Congress weighs worker-choice ban

Unions: Pay Us Or Be Fired!

Going largely unnoticed in the media and blogosphere over these past few weeks is a bill that was introduced in the House of Representatives on July 10th which, if enacted, will eliminate the Right-to-Work provisions of the 1947 Labor Management Relations Act (better known as the Taft-Hartley Amendments). To view the bill, click here.

While the bill has little chance of passing before 2009, it should send a clear warning to workers and employers in the 22 "Right-to-Work" states that labor bosses at the AFL-CIO and Change to Win federations are hell bent on requiring workers to pay dues or be fired.

Some readers may not understand the ramifications of this, so here is a brief explanation of Right-to-Work versus Non-Right-to-Work:

Prior to the Taft-Hartley Amendments to the National Labor Relations Act, it was legal for unions in all 50 states (48 at the time) to negotiate "union (income) security" clauses into collective bargaining agreements (CBA), which requires all workers covered by a CBA to finance the union through dues or fees or be fired. In essence, if a workers fails to pay the union, the union (under the CBA) has the right to require the employer to terminate the employee.

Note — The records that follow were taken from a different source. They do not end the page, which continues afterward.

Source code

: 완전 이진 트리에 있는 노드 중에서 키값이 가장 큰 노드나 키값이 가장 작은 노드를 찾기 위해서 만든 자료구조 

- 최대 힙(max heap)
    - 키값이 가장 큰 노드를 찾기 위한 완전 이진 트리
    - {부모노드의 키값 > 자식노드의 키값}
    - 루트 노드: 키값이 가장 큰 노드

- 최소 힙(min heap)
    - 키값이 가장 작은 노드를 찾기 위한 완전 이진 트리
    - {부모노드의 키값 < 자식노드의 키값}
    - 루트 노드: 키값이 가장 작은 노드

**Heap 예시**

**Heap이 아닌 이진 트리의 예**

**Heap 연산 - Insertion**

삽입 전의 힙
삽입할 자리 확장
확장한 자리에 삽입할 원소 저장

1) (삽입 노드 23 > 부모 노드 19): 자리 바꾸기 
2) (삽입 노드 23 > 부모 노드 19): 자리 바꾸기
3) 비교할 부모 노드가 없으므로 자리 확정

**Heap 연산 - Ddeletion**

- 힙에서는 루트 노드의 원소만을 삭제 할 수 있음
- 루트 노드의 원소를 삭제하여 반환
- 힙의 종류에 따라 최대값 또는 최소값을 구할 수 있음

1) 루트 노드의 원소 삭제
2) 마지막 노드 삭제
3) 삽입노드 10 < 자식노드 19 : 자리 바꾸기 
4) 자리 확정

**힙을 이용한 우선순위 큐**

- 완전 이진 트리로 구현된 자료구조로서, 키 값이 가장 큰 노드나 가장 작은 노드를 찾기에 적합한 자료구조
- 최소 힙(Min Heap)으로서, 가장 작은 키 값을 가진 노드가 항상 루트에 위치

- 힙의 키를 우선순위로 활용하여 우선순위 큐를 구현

In 1947, over President Truman's veto, Congress amended the NLRA by passing the Taft-Hartley (LMRA) amendments. This allowed states, for the first time, to pass so-called "right-to-work" laws, which enable workers to work at a unionized employer without being fired for refusing to pay union dues.

There are currently 22 Right-to-Work states. To see a map of which states provide the freedom to pay or not pay a union without the threat of termination, click here.

If unions succeed in getting their union-backed candidates elected this fall and this bill passes, workers who choose to keep their own money from the pockets of the union bosses will suddenly be faced with the choice to either pay union dues or be fired.

Clearly, the agenda of today's union bosses is to force workers into unions by any means possible--be it the hallucinogenically-named Employee Free Choice Act, the equally moronically-named Public Safety Employer-Employee Cooperation Act (HR 980) (which forces unionization on state and municipal police, fire and EMS personnel) or the elimination of workers' choice to refrain from paying dues in Right-to-Work states.

Union bosses now dictate the agenda of the Democrat Party's candidates making the November elections determinative as to whether union bosses get their way with the American worker.